= Try it =
Everything in the records below goes into the copy exactly, except the pictures.
**** Material shown ****
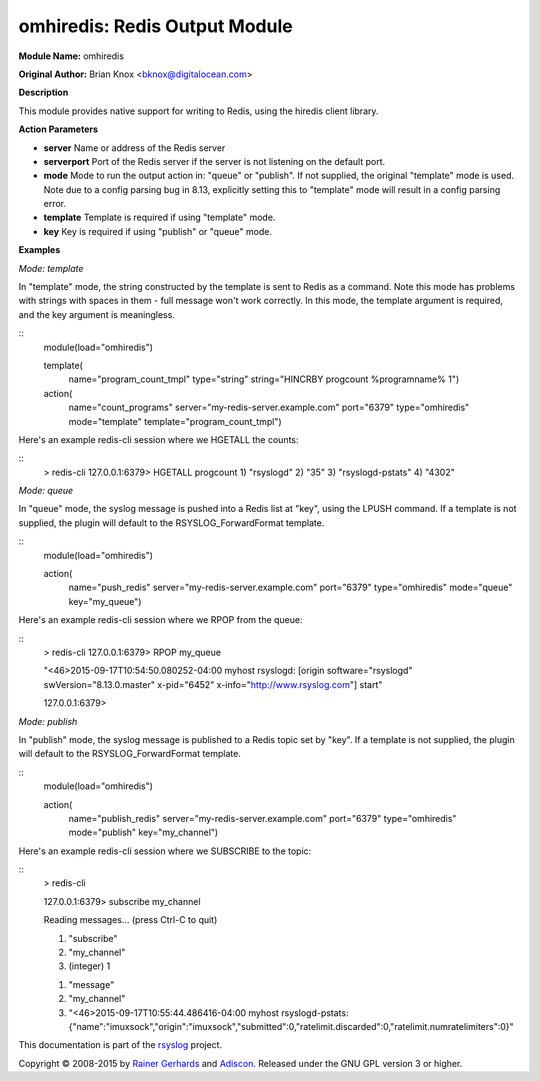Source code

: omhiredis: Redis Output Module
==============================

**Module Name:** omhiredis

**Original Author:** Brian Knox <bknox@digitalocean.com>

**Description**

This module provides native support for writing to Redis, 
using the hiredis client library.

**Action Parameters**

- **server**
  Name or address of the Redis server

- **serverport**
  Port of the Redis server if the server is not listening on the default port.

- **mode**
  Mode to run the output action in: "queue" or "publish". If not supplied, the
  original "template" mode is used. Note due to a config parsing bug in 8.13, 
  explicitly setting this to "template" mode will result in a config parsing
  error.

- **template**
  Template is required if using "template" mode. 

- **key**
  Key is required if using "publish" or "queue" mode.


**Examples**

*Mode: template*

In "template" mode, the string constructed by the template is sent
to Redis as a command. Note this mode has problems with strings
with spaces in them - full message won't work correctly. In this
mode, the template argument is required, and the key argument
is meaningless.

::
  module(load="omhiredis")

  template(
    name="program_count_tmpl"
    type="string"
    string="HINCRBY progcount %programname% 1")

  action(
    name="count_programs"
    server="my-redis-server.example.com"
    port="6379"
    type="omhiredis"
    mode="template"
    template="program_count_tmpl")

Here's an example redis-cli session where we HGETALL the counts:

::
  > redis-cli 
  127.0.0.1:6379> HGETALL progcount
  1) "rsyslogd"
  2) "35"
  3) "rsyslogd-pstats"
  4) "4302"

*Mode: queue*

In "queue" mode, the syslog message is pushed into a Redis list
at "key", using the LPUSH command. If a template is not supplied,
the plugin will default to the RSYSLOG_ForwardFormat template.

::
  module(load="omhiredis")

  action(
    name="push_redis"
    server="my-redis-server.example.com"
    port="6379"
    type="omhiredis"
    mode="queue"
    key="my_queue")

Here's an example redis-cli session where we RPOP from the queue:

::
  > redis-cli 
  127.0.0.1:6379> RPOP my_queue

  "<46>2015-09-17T10:54:50.080252-04:00 myhost rsyslogd: [origin software=\"rsyslogd\" swVersion=\"8.13.0.master\" x-pid=\"6452\" x-info=\"http://www.rsyslog.com\"] start"

  127.0.0.1:6379> 

*Mode: publish*

In "publish" mode, the syslog message is published to a Redis
topic set by "key".  If a template is not supplied, the plugin
will default to the RSYSLOG_ForwardFormat template.

::
  module(load="omhiredis")

  action(
    name="publish_redis"
    server="my-redis-server.example.com"
    port="6379"
    type="omhiredis"
    mode="publish"
    key="my_channel")

Here's an example redis-cli session where we SUBSCRIBE to the topic:

::
  > redis-cli 

  127.0.0.1:6379> subscribe my_channel

  Reading messages... (press Ctrl-C to quit)

  1) "subscribe"

  2) "my_channel"

  3) (integer) 1

  1) "message"

  2) "my_channel"

  3) "<46>2015-09-17T10:55:44.486416-04:00 myhost rsyslogd-pstats: {\"name\":\"imuxsock\",\"origin\":\"imuxsock\",\"submitted\":0,\"ratelimit.discarded\":0,\"ratelimit.numratelimiters\":0}"

This documentation is part of the `rsyslog <http://www.rsyslog.com/>`_
project.

Copyright © 2008-2015 by `Rainer
Gerhards <http://www.gerhards.net/rainer>`_ and
`Adiscon <http://www.adiscon.com/>`_. Released under the GNU GPL version
3 or higher.
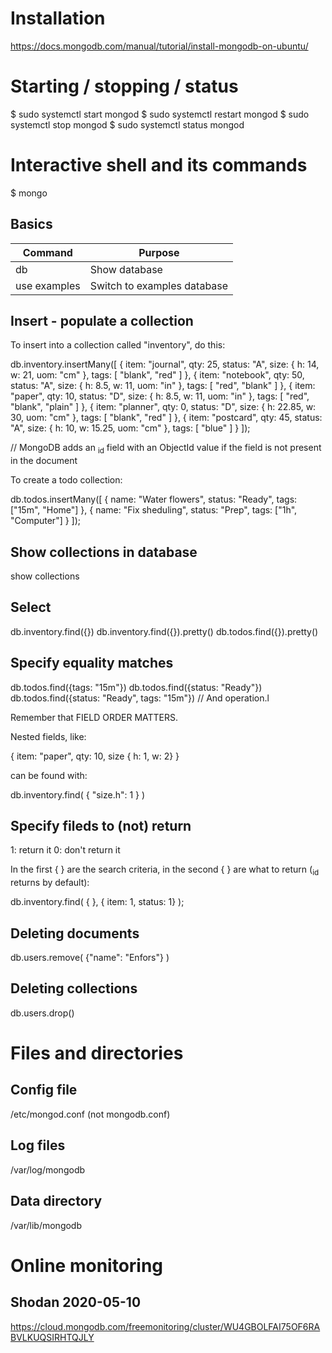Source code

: * Installation

https://docs.mongodb.com/manual/tutorial/install-mongodb-on-ubuntu/

* Starting / stopping / status

$ sudo systemctl start mongod
$ sudo systemctl restart mongod
$ sudo systemctl stop mongod
$ sudo systemctl status mongod

* Interactive shell and its commands

$ mongo

** Basics

| Command      | Purpose                     |
|--------------+-----------------------------|
| db           | Show database               |
| use examples | Switch to examples database |

** Insert - populate a collection

To insert into a collection called "inventory", do this:

db.inventory.insertMany([
   { item: "journal", qty: 25, status: "A", size: { h: 14, w: 21, uom: "cm" }, tags: [ "blank", "red" ] },
   { item: "notebook", qty: 50, status: "A", size: { h: 8.5, w: 11, uom: "in" }, tags: [ "red", "blank" ] },
   { item: "paper", qty: 10, status: "D", size: { h: 8.5, w: 11, uom: "in" }, tags: [ "red", "blank", "plain" ] },
   { item: "planner", qty: 0, status: "D", size: { h: 22.85, w: 30, uom: "cm" }, tags: [ "blank", "red" ] },
   { item: "postcard", qty: 45, status: "A", size: { h: 10, w: 15.25, uom: "cm" }, tags: [ "blue" ] }
]);

// MongoDB adds an _id field with an ObjectId value if the field is not present in the document

To create a todo collection:

db.todos.insertMany([
  { name: "Water flowers", status: "Ready", tags: ["15m", "Home"] },
  { name: "Fix sheduling", status: "Prep",  tags: ["1h",  "Computer"] }
]);

** Show collections in database

show collections

** Select

db.inventory.find({})
db.inventory.find({}).pretty()
db.todos.find({}).pretty()

** Specify equality matches

db.todos.find({tags: "15m"})
db.todos.find({status: "Ready"})
db.todos.find({status: "Ready", tags: "15m"}) // And operation.l

Remember that FIELD ORDER MATTERS.

Nested fields, like:

{ item: "paper", qty: 10, size { h: 1, w: 2} }

can be found with:

db.inventory.find( { "size.h": 1 } )

** Specify fileds to (not) return

1: return it
0: don't return it


In the first { } are the search criteria, in the second { } are what
to return (_id returns by default):

db.inventory.find( { }, { item: 1, status: 1} );

** Deleting documents

db.users.remove( {"name": "Enfors"} )

** Deleting collections

db.users.drop()

* Files and directories

** Config file

/etc/mongod.conf (not mongodb.conf)

** Log files

/var/log/mongodb

** Data directory

/var/lib/mongodb

* Online monitoring

** Shodan 2020-05-10

https://cloud.mongodb.com/freemonitoring/cluster/WU4GBOLFAI75OF6RABVLKUQSIRHTQJLY
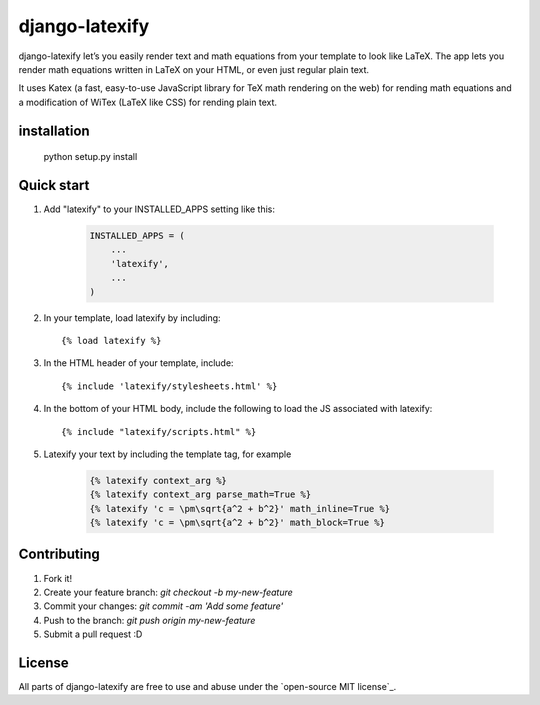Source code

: django-latexify |travis|
========================


django-latexify let’s you easily render text and math equations from your template to look like LaTeX. The app lets you render math equations written in LaTeX on your HTML, or even just regular plain text.

It uses Katex (a fast, easy-to-use JavaScript library for TeX math rendering on the web) for rending math equations and a modification of WiTex (LaTeX like CSS) for rending plain text.


installation
-----------

       python setup.py install

Quick start
-----------

1. Add "latexify" to your INSTALLED_APPS setting like this:

      .. code-block:: python

         INSTALLED_APPS = (
             ...
             'latexify',
             ...
         )

2. In your template, load latexify by including::

        {% load latexify %}

3. In the HTML header of your template, include::

        {% include 'latexify/stylesheets.html' %}


4. In the bottom of your HTML body, include the following to load the JS associated with latexify::

        {% include "latexify/scripts.html" %}

5. Latexify your text by including the template tag, for example

      .. code-block:: html

         {% latexify context_arg %}
         {% latexify context_arg parse_math=True %}
         {% latexify 'c = \pm\sqrt{a^2 + b^2}' math_inline=True %}
         {% latexify 'c = \pm\sqrt{a^2 + b^2}' math_block=True %}



Contributing
-----------

1. Fork it!
2. Create your feature branch: `git checkout -b my-new-feature`
3. Commit your changes: `git commit -am 'Add some feature'`
4. Push to the branch: `git push origin my-new-feature`
5. Submit a pull request :D

License
-----------

All parts of django-latexify are free to use and abuse under the `open-source MIT license`_.


.. |travis| image:: https://travis-ci.org/AmmsA/django-latexify.svg?branch=master
   :alt: Build Status - master branch
   :target: https://travis-ci.org/AmmsA/django-latexify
****
= Reply =
Source code

: omhiredis: Redis Output Module
==============================

**Module Name:** omhiredis

**Original Author:** Brian Knox <bknox@digitalocean.com>

**Description**

This module provides native support for writing to Redis, 
using the hiredis client library.

**Action Parameters**

- **server**
  Name or address of the Redis server

- **serverport**
  Port of the Redis server if the server is not listening on the default port.

- **mode**
  Mode to run the output action in: "queue" or "publish". If not supplied, the
  original "template" mode is used. Note due to a config parsing bug in 8.13, 
  explicitly setting this to "template" mode will result in a config parsing
  error.

- **template**
  Template is required if using "template" mode. 

- **key**
  Key is required if using "publish" or "queue" mode.


**Examples**

*Mode: template*

In "template" mode, the string constructed by the template is sent
to Redis as a command. Note this mode has problems with strings
with spaces in them - full message won't work correctly. In this
mode, the template argument is required, and the key argument
is meaningless.

::
  module(load="omhiredis")

  template(
    name="program_count_tmpl"
    type="string"
    string="HINCRBY progcount %programname% 1")

  action(
    name="count_programs"
    server="my-redis-server.example.com"
    port="6379"
    type="omhiredis"
    mode="template"
    template="program_count_tmpl")

Here's an example redis-cli session where we HGETALL the counts:

::
  > redis-cli 
  127.0.0.1:6379> HGETALL progcount
  1) "rsyslogd"
  2) "35"
  3) "rsyslogd-pstats"
  4) "4302"

*Mode: queue*

In "queue" mode, the syslog message is pushed into a Redis list
at "key", using the LPUSH command. If a template is not supplied,
the plugin will default to the RSYSLOG_ForwardFormat template.

::
  module(load="omhiredis")

  action(
    name="push_redis"
    server="my-redis-server.example.com"
    port="6379"
    type="omhiredis"
    mode="queue"
    key="my_queue")

Here's an example redis-cli session where we RPOP from the queue:

::
  > redis-cli 
  127.0.0.1:6379> RPOP my_queue

  "<46>2015-09-17T10:54:50.080252-04:00 myhost rsyslogd: [origin software=\"rsyslogd\" swVersion=\"8.13.0.master\" x-pid=\"6452\" x-info=\"http://www.rsyslog.com\"] start"

  127.0.0.1:6379> 

*Mode: publish*

In "publish" mode, the syslog message is published to a Redis
topic set by "key".  If a template is not supplied, the plugin
will default to the RSYSLOG_ForwardFormat template.

::
  module(load="omhiredis")

  action(
    name="publish_redis"
    server="my-redis-server.example.com"
    port="6379"
    type="omhiredis"
    mode="publish"
    key="my_channel")

Here's an example redis-cli session where we SUBSCRIBE to the topic:

::
  > redis-cli 

  127.0.0.1:6379> subscribe my_channel

  Reading messages... (press Ctrl-C to quit)

  1) "subscribe"

  2) "my_channel"

  3) (integer) 1

  1) "message"

  2) "my_channel"

  3) "<46>2015-09-17T10:55:44.486416-04:00 myhost rsyslogd-pstats: {\"name\":\"imuxsock\",\"origin\":\"imuxsock\",\"submitted\":0,\"ratelimit.discarded\":0,\"ratelimit.numratelimiters\":0}"

This documentation is part of the `rsyslog <http://www.rsyslog.com/>`_
project.

Copyright © 2008-2015 by `Rainer
Gerhards <http://www.gerhards.net/rainer>`_ and
`Adiscon <http://www.adiscon.com/>`_. Released under the GNU GPL version
3 or higher.
Source code

: * Installation

https://docs.mongodb.com/manual/tutorial/install-mongodb-on-ubuntu/

* Starting / stopping / status

$ sudo systemctl start mongod
$ sudo systemctl restart mongod
$ sudo systemctl stop mongod
$ sudo systemctl status mongod

* Interactive shell and its commands

$ mongo

** Basics

| Command      | Purpose                     |
|--------------+-----------------------------|
| db           | Show database               |
| use examples | Switch to examples database |

** Insert - populate a collection

To insert into a collection called "inventory", do this:

db.inventory.insertMany([
   { item: "journal", qty: 25, status: "A", size: { h: 14, w: 21, uom: "cm" }, tags: [ "blank", "red" ] },
   { item: "notebook", qty: 50, status: "A", size: { h: 8.5, w: 11, uom: "in" }, tags: [ "red", "blank" ] },
   { item: "paper", qty: 10, status: "D", size: { h: 8.5, w: 11, uom: "in" }, tags: [ "red", "blank", "plain" ] },
   { item: "planner", qty: 0, status: "D", size: { h: 22.85, w: 30, uom: "cm" }, tags: [ "blank", "red" ] },
   { item: "postcard", qty: 45, status: "A", size: { h: 10, w: 15.25, uom: "cm" }, tags: [ "blue" ] }
]);

// MongoDB adds an _id field with an ObjectId value if the field is not present in the document

To create a todo collection:

db.todos.insertMany([
  { name: "Water flowers", status: "Ready", tags: ["15m", "Home"] },
  { name: "Fix sheduling", status: "Prep",  tags: ["1h",  "Computer"] }
]);

** Show collections in database

show collections

** Select

db.inventory.find({})
db.inventory.find({}).pretty()
db.todos.find({}).pretty()

** Specify equality matches

db.todos.find({tags: "15m"})
db.todos.find({status: "Ready"})
db.todos.find({status: "Ready", tags: "15m"}) // And operation.l

Remember that FIELD ORDER MATTERS.

Nested fields, like:

{ item: "paper", qty: 10, size { h: 1, w: 2} }

can be found with:

db.inventory.find( { "size.h": 1 } )

** Specify fileds to (not) return

1: return it
0: don't return it


In the first { } are the search criteria, in the second { } are what
to return (_id returns by default):

db.inventory.find( { }, { item: 1, status: 1} );

** Deleting documents

db.users.remove( {"name": "Enfors"} )

** Deleting collections

db.users.drop()

* Files and directories

** Config file

/etc/mongod.conf (not mongodb.conf)

** Log files

/var/log/mongodb

** Data directory

/var/lib/mongodb

* Online monitoring

** Shodan 2020-05-10

https://cloud.mongodb.com/freemonitoring/cluster/WU4GBOLFAI75OF6RABVLKUQSIRHTQJLY
Source code

: django-latexify |travis|
========================


django-latexify let’s you easily render text and math equations from your template to look like LaTeX. The app lets you render math equations written in LaTeX on your HTML, or even just regular plain text.

It uses Katex (a fast, easy-to-use JavaScript library for TeX math rendering on the web) for rending math equations and a modification of WiTex (LaTeX like CSS) for rending plain text.


installation
-----------

       python setup.py install

Quick start
-----------

1. Add "latexify" to your INSTALLED_APPS setting like this:

      .. code-block:: python

         INSTALLED_APPS = (
             ...
             'latexify',
             ...
         )

2. In your template, load latexify by including::

        {% load latexify %}

3. In the HTML header of your template, include::

        {% include 'latexify/stylesheets.html' %}


4. In the bottom of your HTML body, include the following to load the JS associated with latexify::

        {% include "latexify/scripts.html" %}

5. Latexify your text by including the template tag, for example

      .. code-block:: html

         {% latexify context_arg %}
         {% latexify context_arg parse_math=True %}
         {% latexify 'c = \pm\sqrt{a^2 + b^2}' math_inline=True %}
         {% latexify 'c = \pm\sqrt{a^2 + b^2}' math_block=True %}



Contributing
-----------

1. Fork it!
2. Create your feature branch: `git checkout -b my-new-feature`
3. Commit your changes: `git commit -am 'Add some feature'`
4. Push to the branch: `git push origin my-new-feature`
5. Submit a pull request :D

License
-----------

All parts of django-latexify are free to use and abuse under the `open-source MIT license`_.


.. |travis| image:: https://travis-ci.org/AmmsA/django-latexify.svg?branch=master
   :alt: Build Status - master branch
   :target: https://travis-ci.org/AmmsA/django-latexify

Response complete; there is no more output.